One of those private partners, Wal-Mart, will provide gift baskets to moms who complete education programs, a company representative said Wednesday.

Gray and Garcia repeated assurances Wednesday that the services offered by the city workers at risk, including home visits to families, would continue being offered in the city by other providers. But they offered little detail on how that transition would be made or whether new funding would be made available to facilitate it.

Workers in the city’s Perinatal and Infant Health Bureau, funded through Healthy Start for two decades, have been told they could be laid off as soon as Oct. 10, but officials said this week that they will be kept on at least until year’s end.

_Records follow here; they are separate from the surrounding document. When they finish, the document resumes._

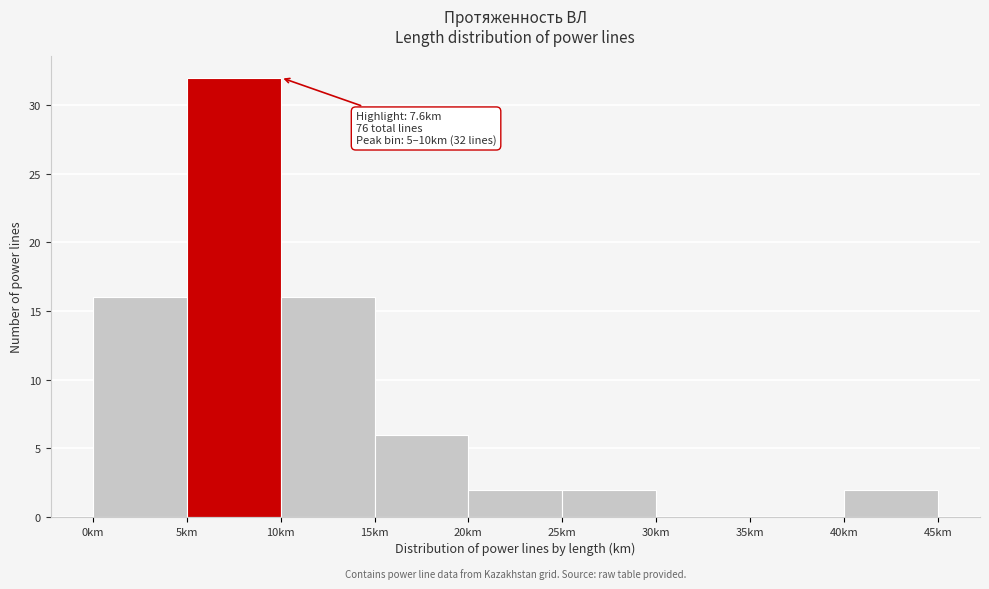

Which range on the x-axis has the tallest bar?

5 to 10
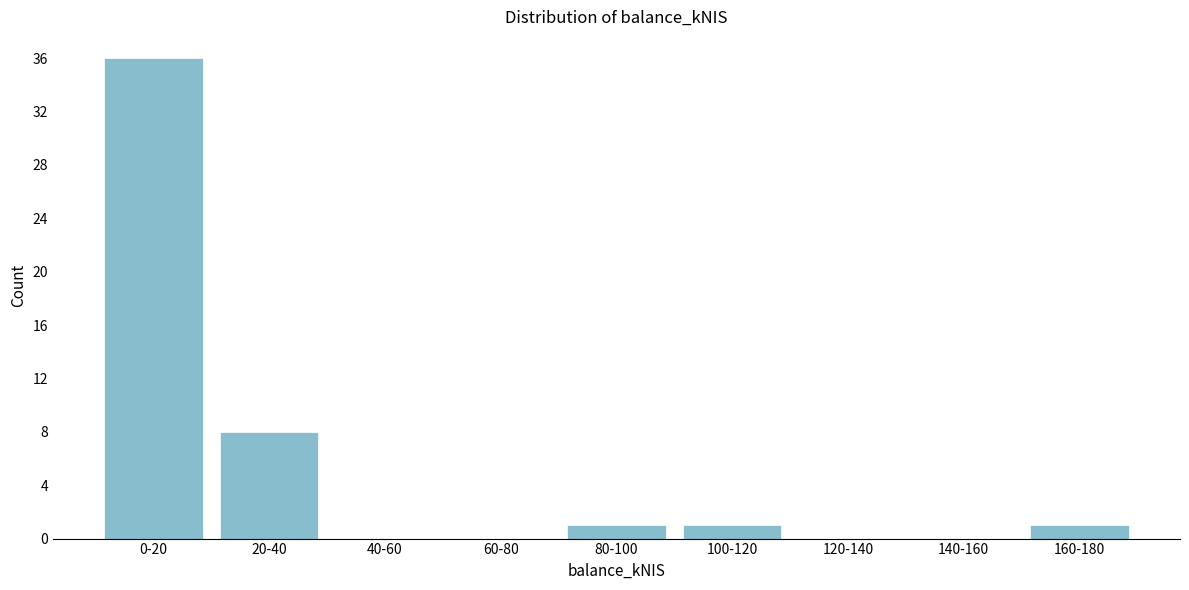

Reading left to right, what are all the values shown in this chart?

0-20=36	20-40=8	40-60=0	60-80=0	80-100=1	100-120=1	120-140=0	140-160=0	160-180=1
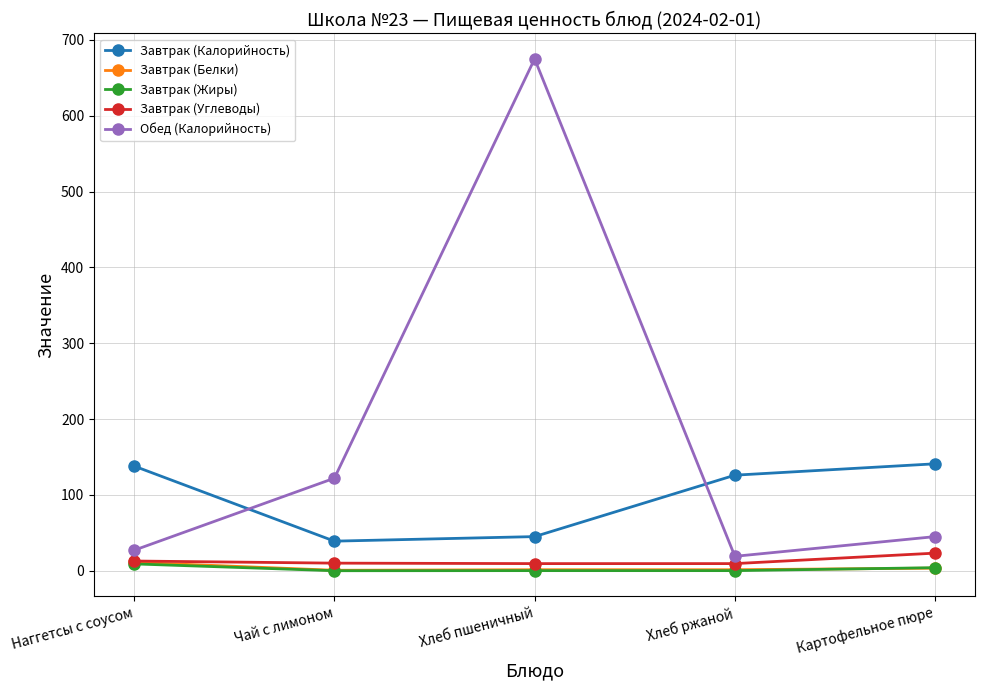

Is it true that Завтрак (Углеводы) equals 9.4 at Хлеб пшеничный?

True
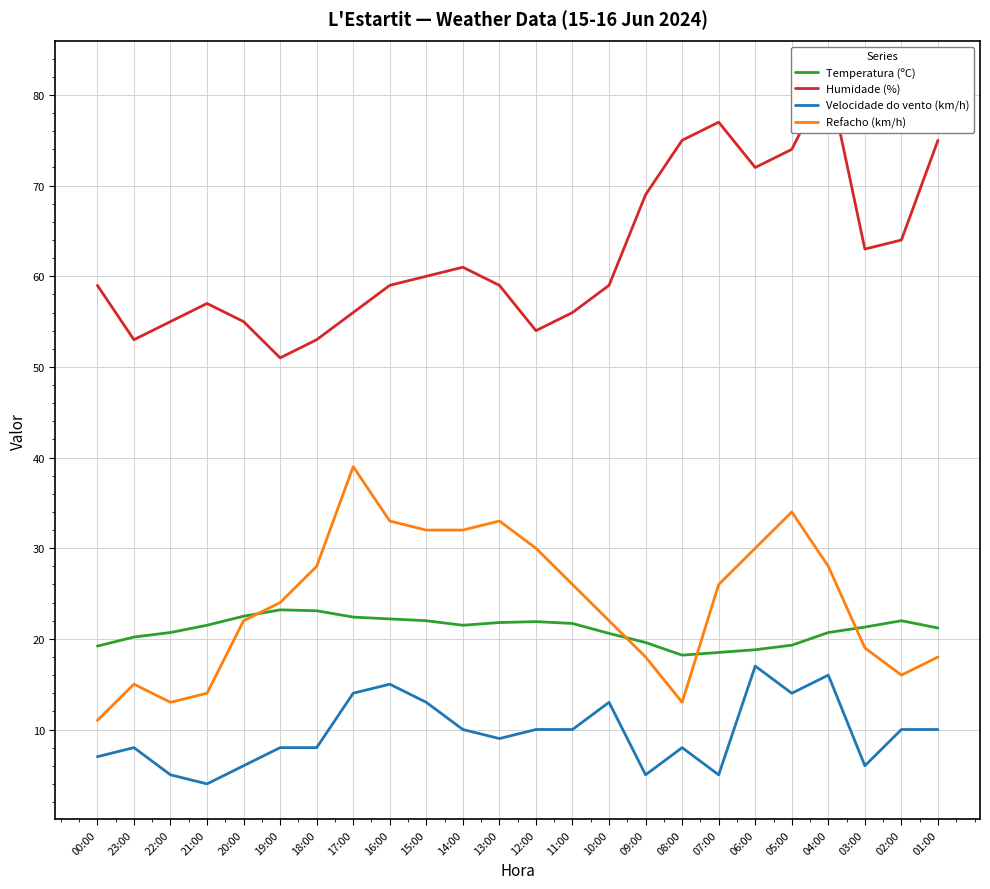

What are all the series names shown in the legend?

Temperatura (ºC), Humidade (%), Velocidade do vento (km/h), Refacho (km/h)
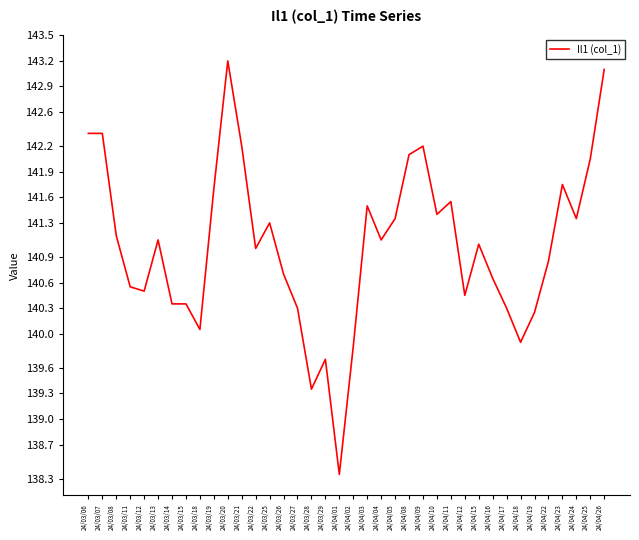

The chart shows a value of 185.1 at 24/03/06. True or false?

False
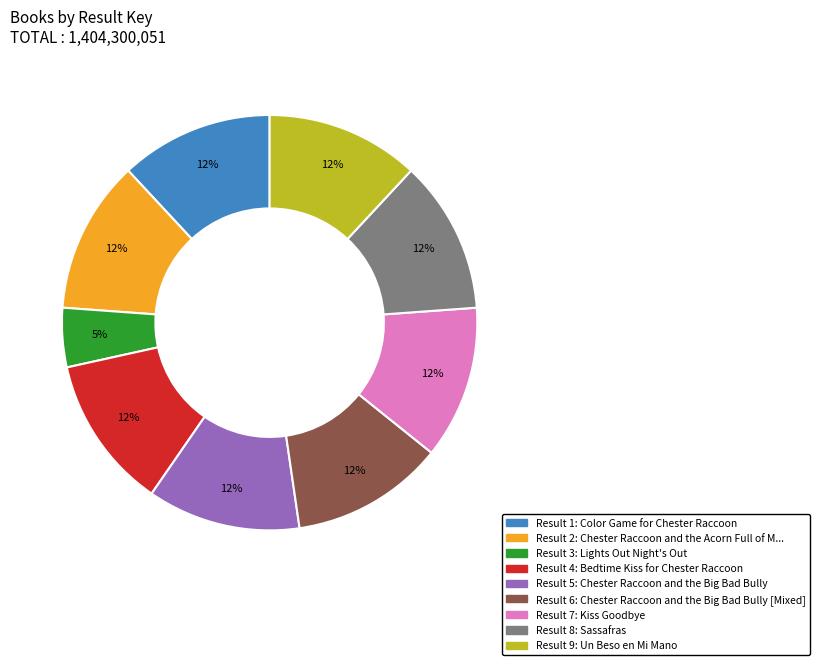

Is there any slice that represents more than half of the pie?

No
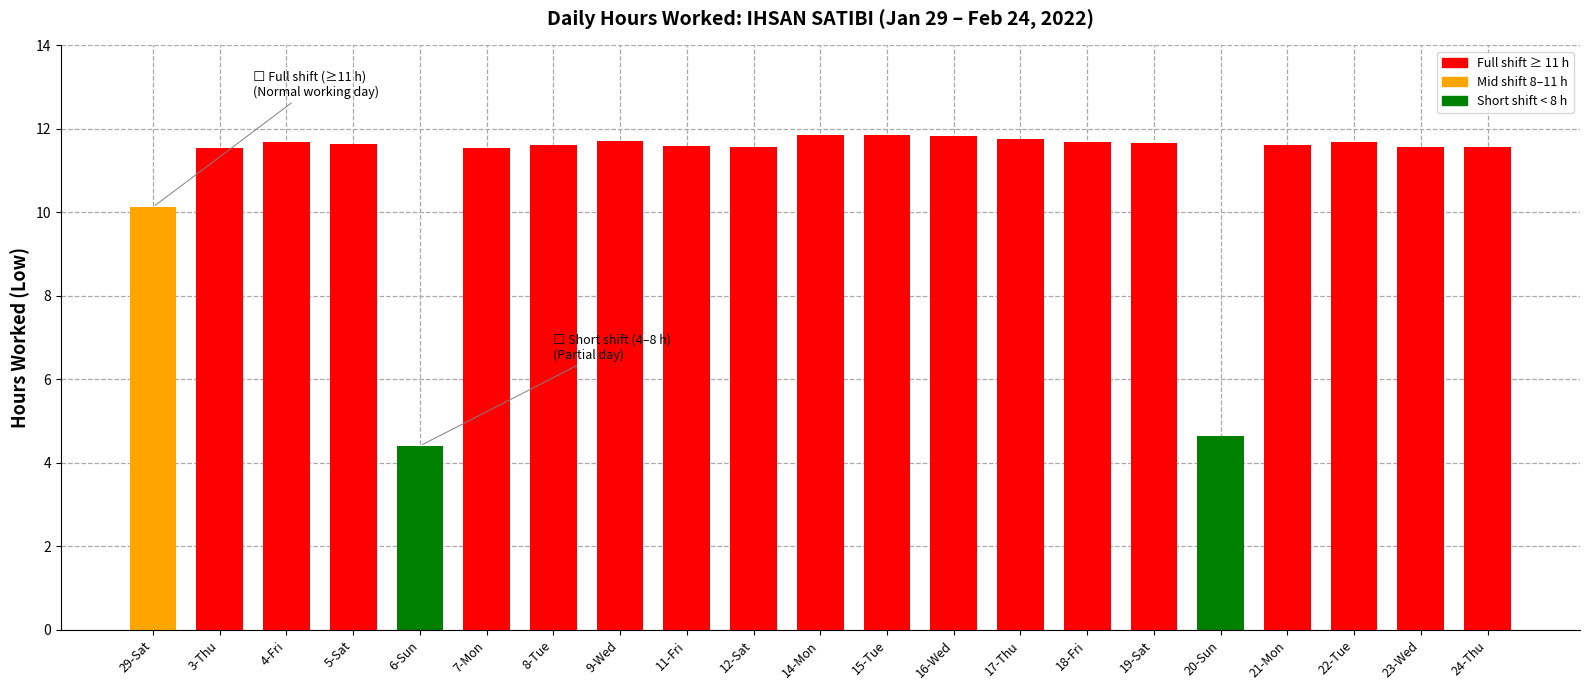

What is the label of the 21st bar from the left?

24-Thu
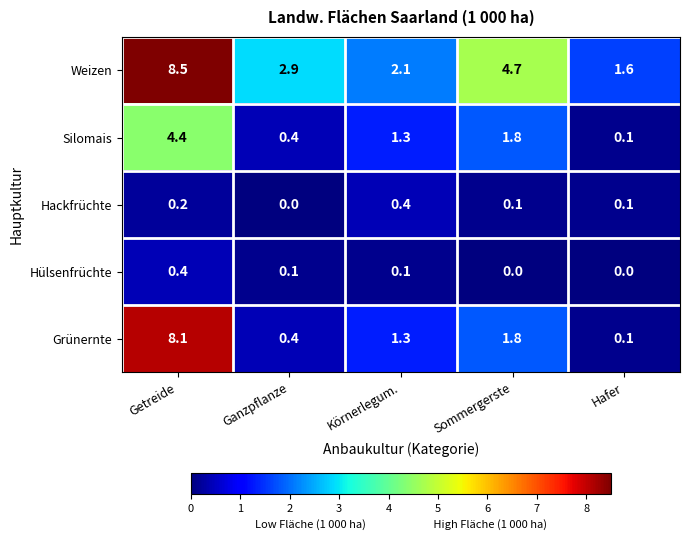

Reading left to right, transcribe all the data shown in this chart.

Weizen: Getreide=8.5	Ganzpflanze=2.9	Körnerlegum.=2.1	Sommergerste=4.7	Hafer=1.6
Silomais: Getreide=4.4	Ganzpflanze=0.4	Körnerlegum.=1.3	Sommergerste=1.8	Hafer=0.1
Hackfrüchte: Getreide=0.2	Ganzpflanze=0.0	Körnerlegum.=0.4	Sommergerste=0.1	Hafer=0.1
Hülsenfrüchte: Getreide=0.4	Ganzpflanze=0.1	Körnerlegum.=0.1	Sommergerste=0.0	Hafer=0.0
Grünernte: Getreide=8.1	Ganzpflanze=0.4	Körnerlegum.=1.3	Sommergerste=1.8	Hafer=0.1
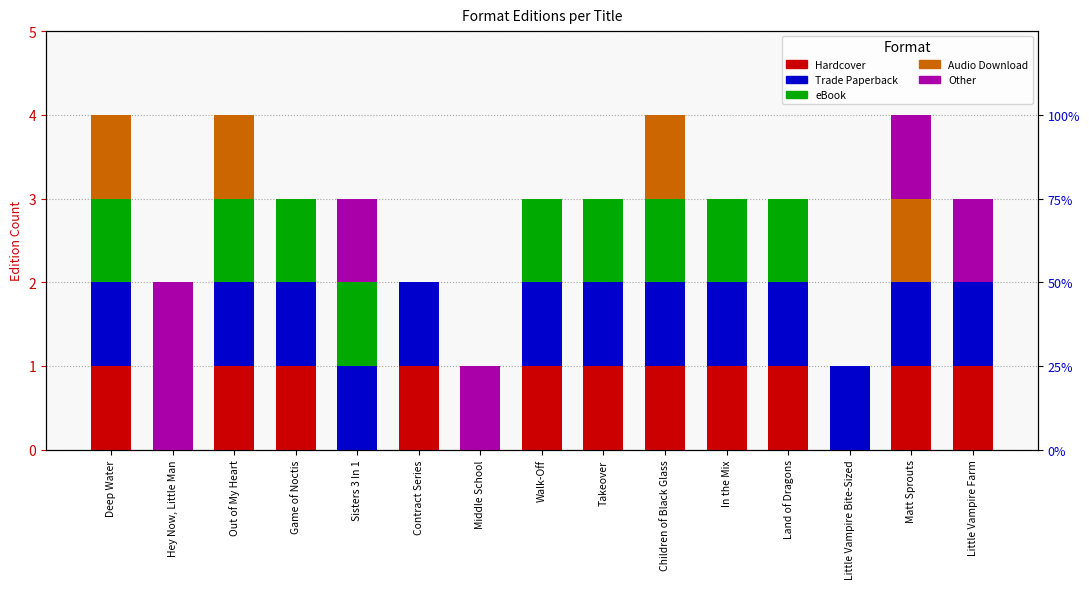

Which category has the highest value in the Trade Paperback series?

Deep Water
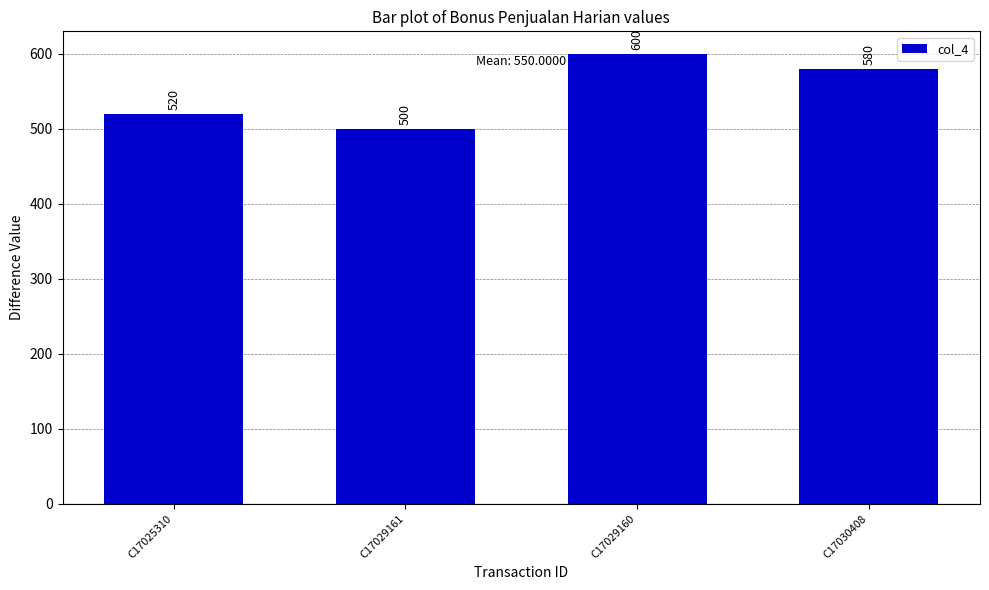

Reading left to right, extract all data points from this chart.

520	500	600	580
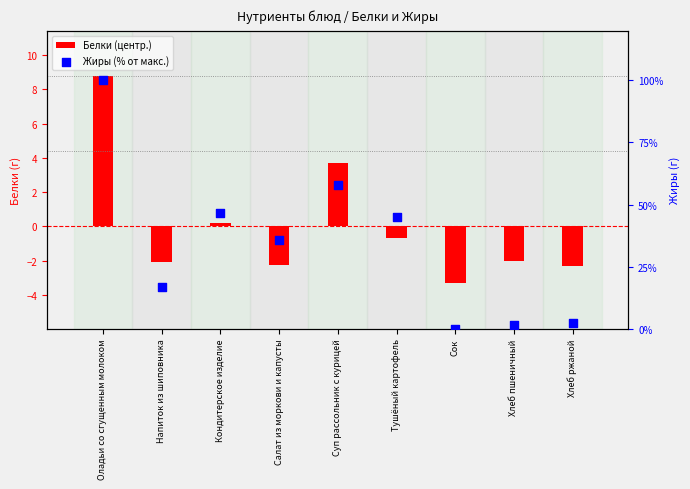

What is the change in value from Оладьи со сгущенным молоком to Суп рассольник с курицей?

-42.1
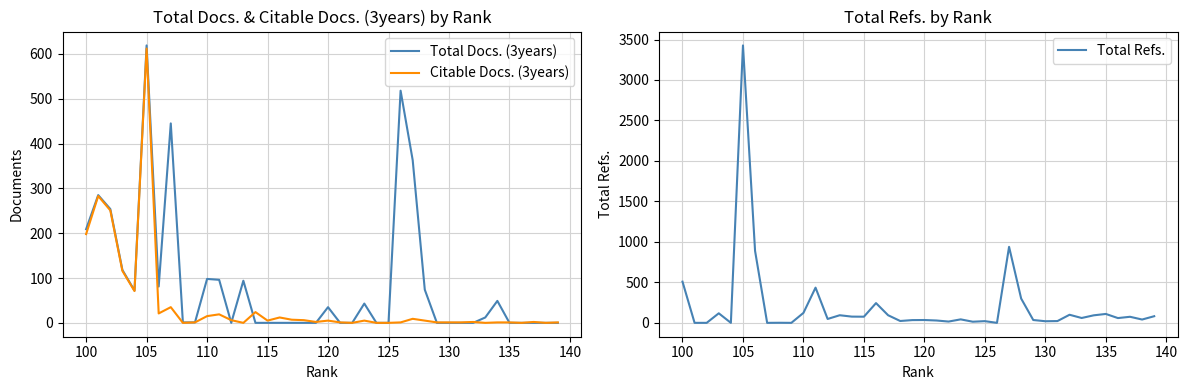

How many data points in Citable Docs. (3years) are less than 5?

20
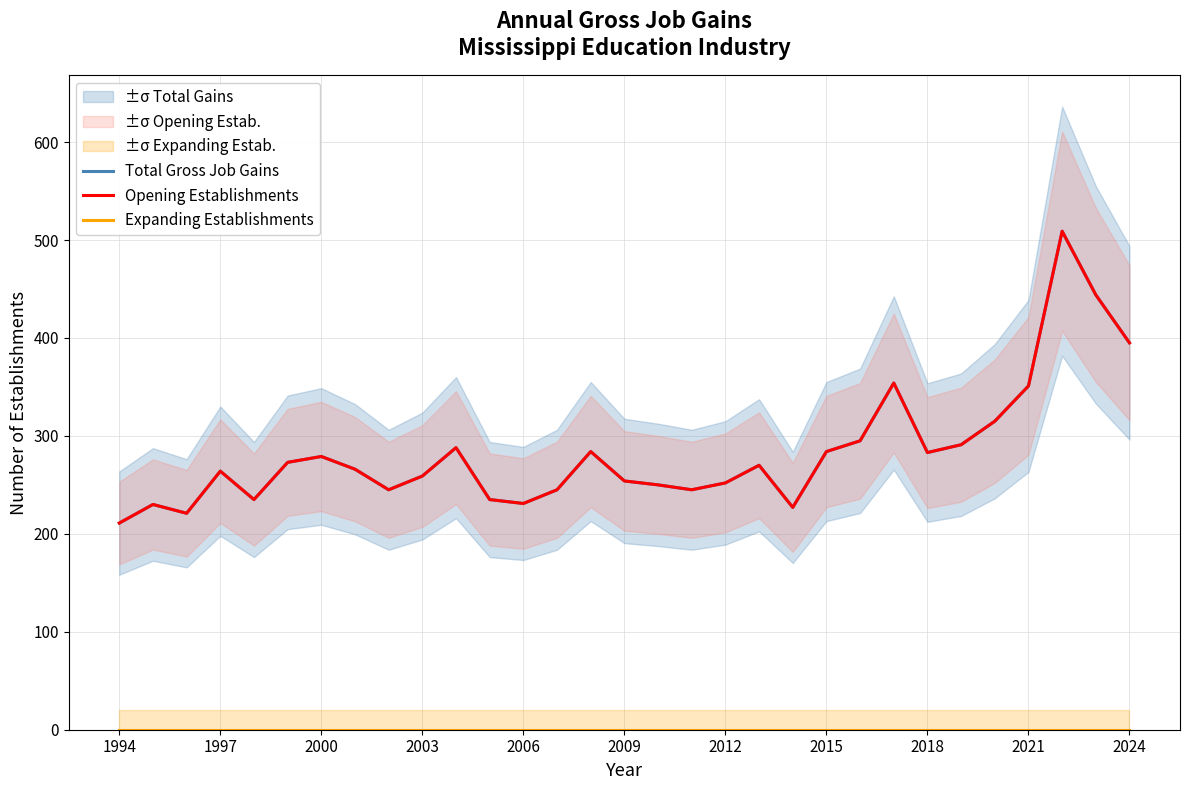

True or false: Opening Establishments and Total Gross Job Gains intersect in this chart.

False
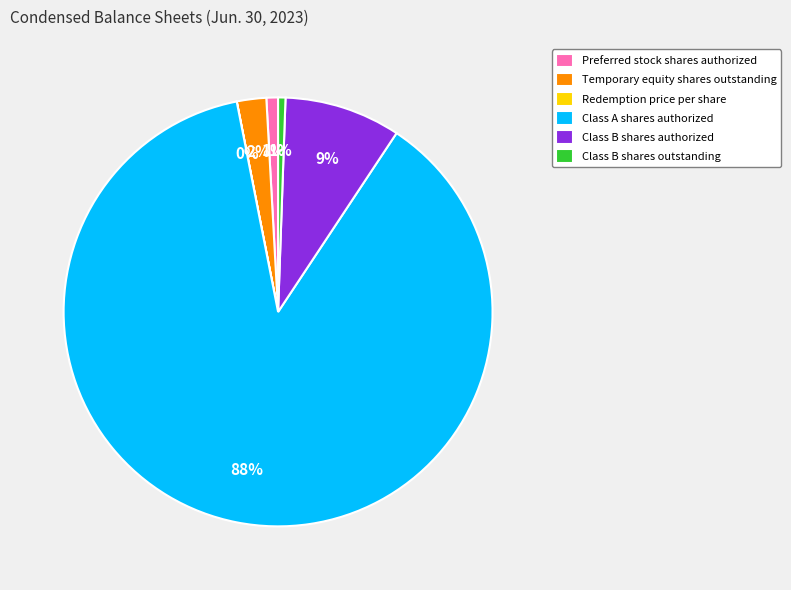

Which has a higher value, Preferred stock shares authorized or Class B shares authorized?

Class B shares authorized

“The services for our patients will not be affected,” Garcia said. “We are going to be working with our community partners. We are going to be working with all the different segments of our communities to make sure that home visiting . . . will continue in the District. It might not be provided by the Department of Health.”

Maria S. Gomez, founder and president of Mary’s Center, a D.C. clinic started in 1988 to serve low-income mothers, said she was wary about the loss of federal funding — which came after the Department of Health and Human Services moved from a block grant to a competitive model — but said it wasn’t wholly surprising.

“The federal government doesn’t really reward cities like this who have made strides,” she said. “As soon as infant mortality gets low, the funding goes away.”

Community groups such as Mary’s Center will continue conducting home visits with federal support, but Gomez said the end of Healthy Start funding will mean fewer workers surveilling and counseling at-risk families. City officials said they expect the onus to also shift in the post-Obamacare landscape to private health-care managers — Medicaid managed-care organizations and private insurers responsible for directing the care of their enrollees.